After losing all but two quarters of his sophomore season due to a broken ankle, Davis posted 48 catches for 872 yards and 10 touchdowns last season, including 154 yards on 8 catches in Central’s loss to Monona Grove in the second round of the playoffs. He was a first-team All-MVC and All-Tribune selection, along with earning WFCA all-state honorable mention.
He’s a player that draws the attention of the defense on every play, a distinction that he says motivates him to give even more effort.
“It just means I have to put it in an extra gear and go harder, run harder routes,” he said.
Davis isn’t alone as a weapon in the Red Raiders’ offense.

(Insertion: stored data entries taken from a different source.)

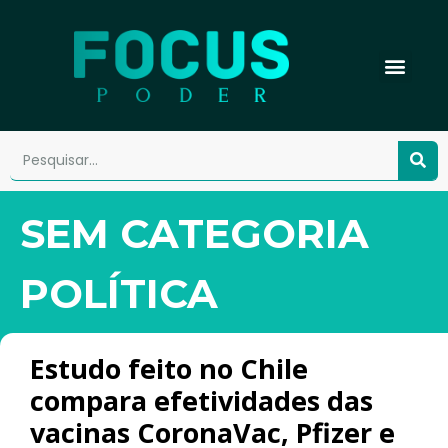
SEM CATEGORIA
POLÍTICA
Estudo feito no Chile
compara efetividades das
vacinas CoronaVac, Pfizer e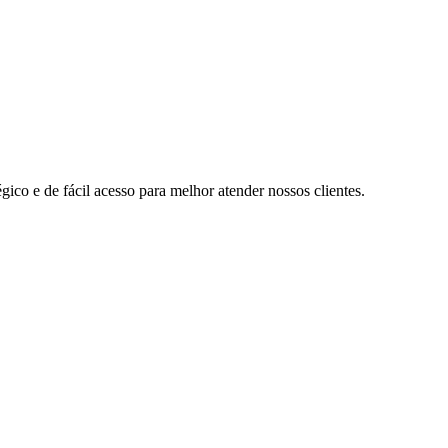
ico e de fácil acesso para melhor atender nossos clientes.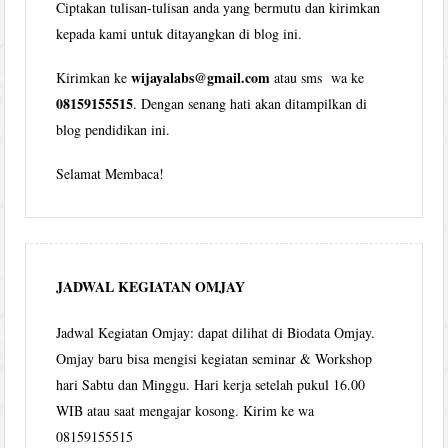
Ciptakan tulisan-tulisan anda yang bermutu dan kirimkan
kepada kami untuk ditayangkan di blog ini.
wijayalabs@gmail.com
Kirimkan ke
atau sms wa ke
08159155515
. Dengan senang hati akan ditampilkan di
blog pendidikan ini.
Selamat Membaca!
JADWAL KEGIATAN OMJAY
Jadwal Kegiatan Omjay: dapat dilihat di Biodata Omjay.
Omjay baru bisa mengisi kegiatan seminar & Workshop
hari Sabtu dan Minggu. Hari kerja setelah pukul 16.00
WIB atau saat mengajar kosong. Kirim ke wa
08159155515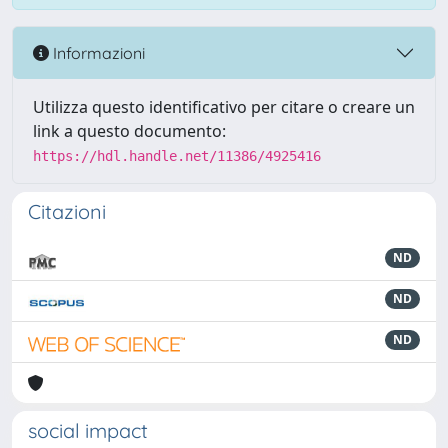
Informazioni
Utilizza questo identificativo per citare o creare un
link a questo documento:
https://hdl.handle.net/11386/4925416
Citazioni
ND
ND
ND
social impact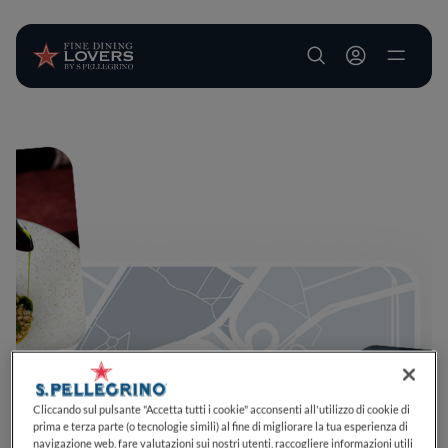
User account m
Salta al contenuto principale
Cliccando sul pulsante "Accetta tutti i cookie" acconsenti all'utilizzo di cookie di
prima e terza parte (o tecnologie simili) al fine di migliorare la tua esperienza di
navigazione web, fare valutazioni sui nostri utenti, raccogliere informazioni utili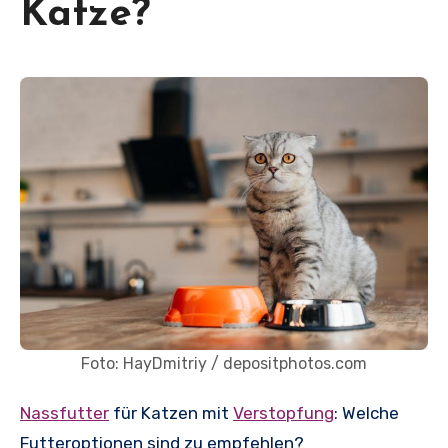
Katze?
Foto: HayDmitriy / depositphotos.com
Nassfutter
für Katzen mit
Verstopfung
: Welche
Futteroptionen sind zu empfehlen?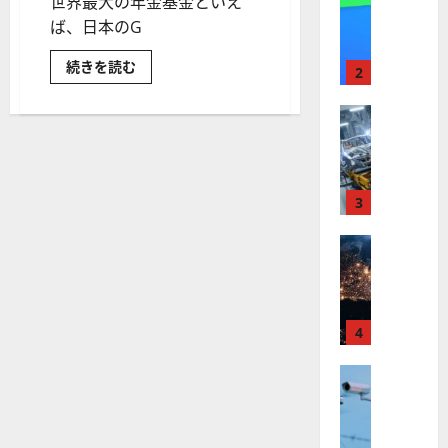
世界最大の年金基金といえ
【
I
米
ば、日本のG
メ
国
ガ
米
続きを読む
株
ト
2
国
】
レ
で
最
最
株式
ン
大
【
高
の
ド
年
米
値
の
金
国
基
更
波
金、
株
新
3
に
カ
ル
】
続
乗
パ
世
株式
く
る
ー
ス
【
界
ア
A
の
米
が
ル
運
S
用
国
ロ
フ
M
方
株
ボ
針
4
ァ
L
や
】
テ
ベ
（
ポ
ト
ー
株式
ィ
ッ
A
ト
【
ラ
ク
ト
S
フ
米
ォ
ン
ス
（
M
リ
国
プ
に
G
オ
L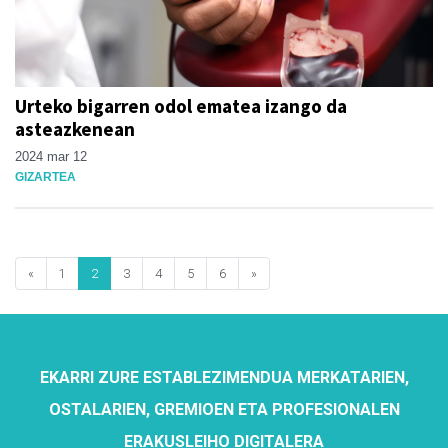
Urteko bigarren odol ematea izango da
asteazkenean
2024 mar 12
GIZARTEA
«
1
2
3
4
5
6
»
EKARRI ZURE ESTABLEZIMENDUA MERKATARIEN,
OSTALARIEN, GREMIOEN ETA PROFESIONALEN
ERAKUSLEIHO DIGITALERA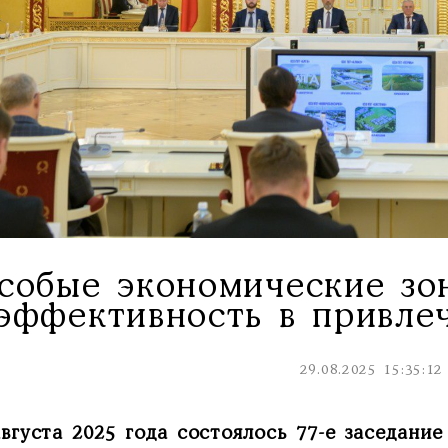
собые экономические зо
эффективность в привле
29.08.2025 15:35:12
августа 2025 года состоялось 77-е заседани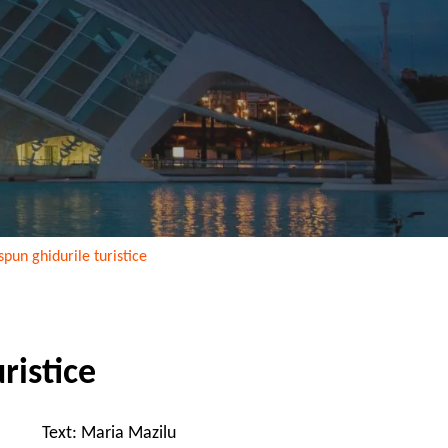
spun ghidurile turistice
ristice
Text: Maria Mazilu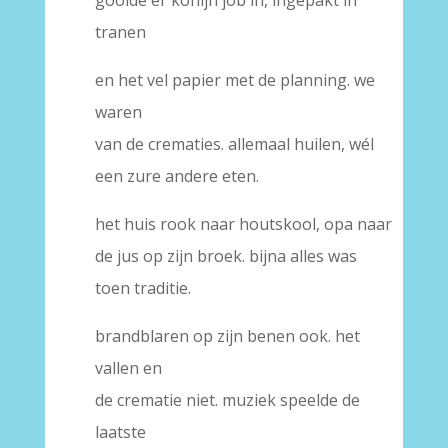
tranen
en het vel papier met de planning. we
waren
van de crematies. allemaal huilen, wél
een zure andere eten.
het huis rook naar houtskool, opa naar
de jus op zijn broek. bijna alles was
toen traditie.
brandblaren op zijn benen ook. het
vallen en
de crematie niet. muziek speelde de
laatste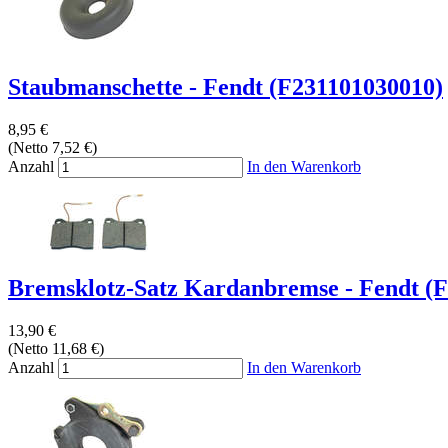
Staubmanschette - Fendt (F231101030010)
8,95 €
(Netto 7,52 €)
Anzahl
In den Warenkorb
Bremsklotz-Satz Kardanbremse - Fendt (F
13,90 €
(Netto 11,68 €)
Anzahl
In den Warenkorb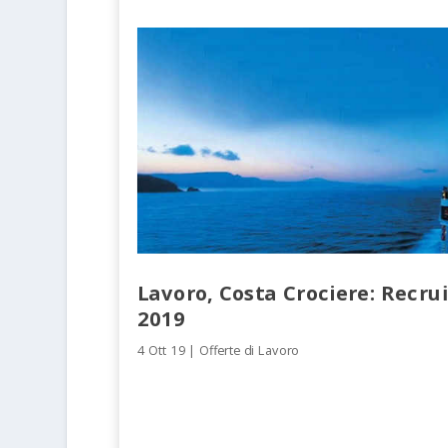
Lavoro, Costa Crociere: Recru
2019
4 Ott 19
|
Offerte di Lavoro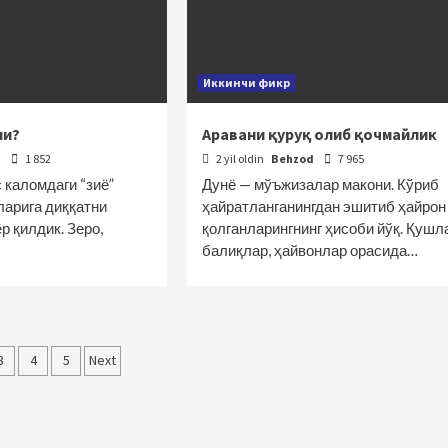
Иккинчи фикр
ми?
Аравани қуруқ олиб қочмайлик
d
1 852
2 yil oldin
Behzod
7 965
 каломдаги “зиё”
Дунё — мўъжизалар макони. Кўриб
ларига диққатни
ҳайратланганингдан эшитиб ҳайрон
р қилдик. Зеро,
қолганларингнинг ҳисоби йўқ. Қушла
балиқлар, ҳайвонлар орасида…
alar
3
4
5
Next
cha
atlanish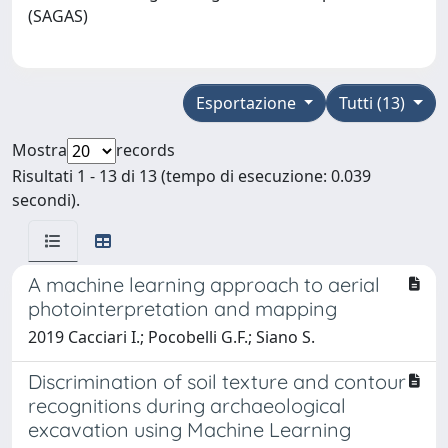
(SAGAS)
Esportazione
Tutti (13)
Mostra
records
Risultati 1 - 13 di 13 (tempo di esecuzione: 0.039
secondi).
A machine learning approach to aerial
photointerpretation and mapping
2019 Cacciari I.; Pocobelli G.F.; Siano S.
Discrimination of soil texture and contour
recognitions during archaeological
excavation using Machine Learning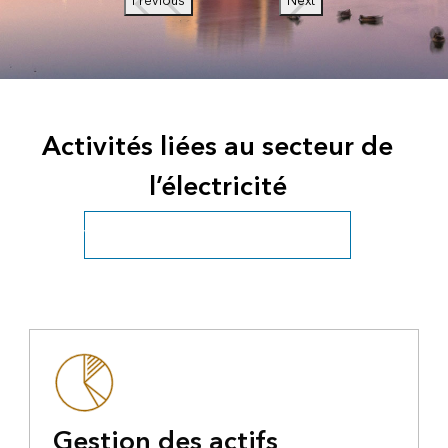
Previous
Next
Activités liées au secteur de
l’électricité
Voir tous les producteurs et distributeurs
Gestion des actifs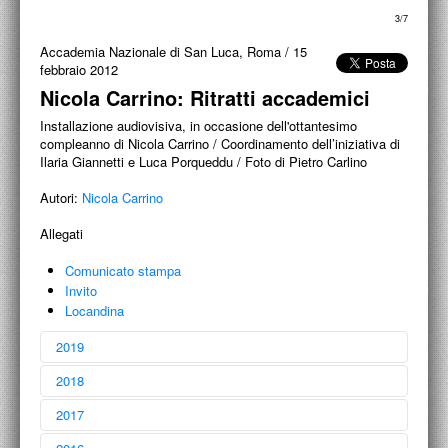
PROGETTI CULTURALI
4/7
PROGETTO T.E.S.I.
Accademia Nazionale di San Luca, Roma
/
15
febbraio 2012
Nicola Carrino: Ritratti accademici
Installazione audiovisiva, in occasione dell'ottantesimo
compleanno di Nicola Carrino / Coordinamento dell’iniziativa di
Ilaria Giannetti e Luca Porqueddu / Foto di Pietro Carlino
Autori:
Nicola Carrino
Allegati
Comunicato stampa
Invito
Locandina
2019
2018
2017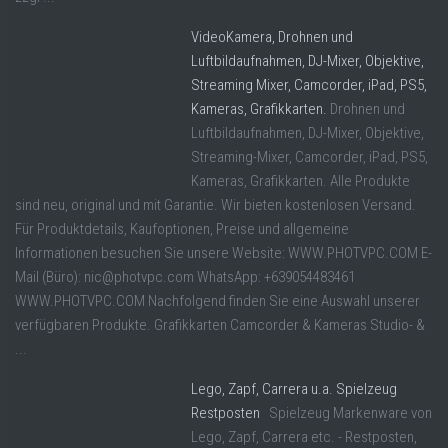
VideoKamera, Drohnen und
Luftbildaufnahmen, DJ-Mixer, Objektive,
Streaming Mixer, Camcorder, iPad, PS5,
Kameras, Grafikkarten.
Drohnen und
Luftbildaufnahmen, DJ-Mixer, Objektive,
Streaming-Mixer, Camcorder, iPad, PS5,
Kameras, Grafikkarten. Alle Produkte
sind neu, original und mit Garantie. Wir bieten kostenlosen Versand.
Für Produktdetails, Kaufoptionen, Preise und allgemeine
Informationen besuchen Sie unsere Website: WWW.PHOTVPC.COM E-
Mail (Büro): nic@photvpc.com WhatsApp: +639054483461
WWW.PHOTVPC.COM Nachfolgend finden Sie eine Auswahl unserer
verfügbaren Produkte. Grafikkarten Camcorder & Kameras Studio- &
...
Lego, Zapf, Carrera u.a. Spielzeug
Restposten
Spielzeug Markenware von
Lego, Zapf, Carrera etc. - Restposten,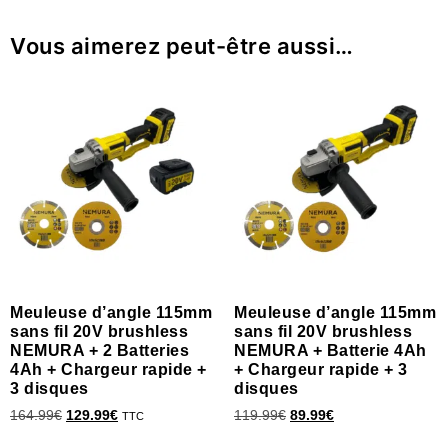
Vous aimerez peut-être aussi…
Meuleuse d’angle 115mm
Meuleuse d’angle 115mm
sans fil 20V brushless
sans fil 20V brushless
NEMURA + 2 Batteries
NEMURA + Batterie 4Ah
4Ah + Chargeur rapide +
+ Chargeur rapide + 3
3 disques
disques
164.99
€
129.99
€
119.99
€
89.99
€
TTC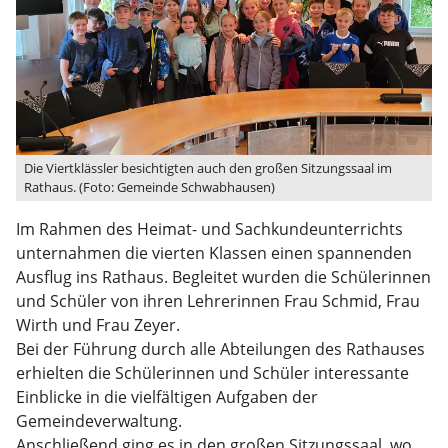
Die Viertklässler besichtigten auch den großen Sitzungssaal im
Rathaus. (Foto: Gemeinde Schwabhausen)
Im Rahmen des Heimat- und Sachkundeunterrichts
unternahmen die vierten Klassen einen spannenden
Ausflug ins Rathaus. Begleitet wurden die Schülerinnen
und Schüler von ihren Lehrerinnen Frau Schmid, Frau
Wirth und Frau Zeyer.
Bei der Führung durch alle Abteilungen des Rathauses
erhielten die Schülerinnen und Schüler interessante
Einblicke in die vielfältigen Aufgaben der
Gemeindeverwaltung.
Anschließend ging es in den großen Sitzungssaal, wo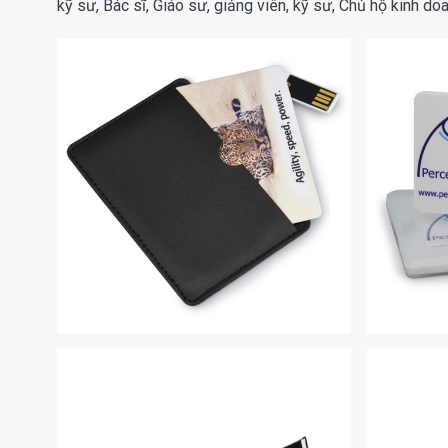
kỹ sư, Bác sĩ, Giáo sư, giảng viên, kỹ sư, Chủ hộ kinh d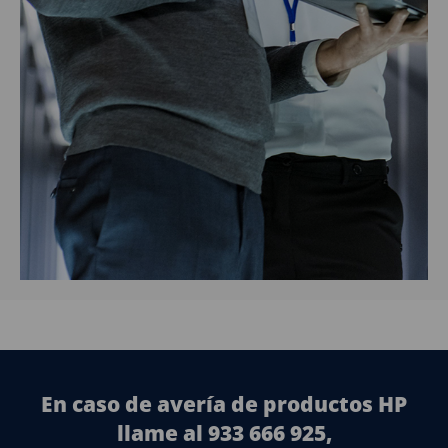
En caso de avería de productos HP
llame al 933 666 925,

Johnny Davis is arguably the best dual-threat quarterback in the area and one of the best in the state. Peter Fleming is primed to take over as the lead running back after a strong season. And Terrance Thompson, a Division I basketball prospect who stands 6-7, has joined the team for the first time since enrolling at Central.
“I think our receiving corps is going to be really good this year,” Jordan Davis said. “And we’ve got Peter Fleming at running back, and Johnny back there at QB, so he can either run the ball or throw the ball. I think we’ll be a good threat.”
When news broke of the Davis twins agreeing to scholarships with the Badgers, there was chatter regarding if they’d play football for Central this season. But Jordan brushed it off on Tuesday.
“It’s probably going to be my last time playing football at an organized, high level,” he said. “I just want to play.”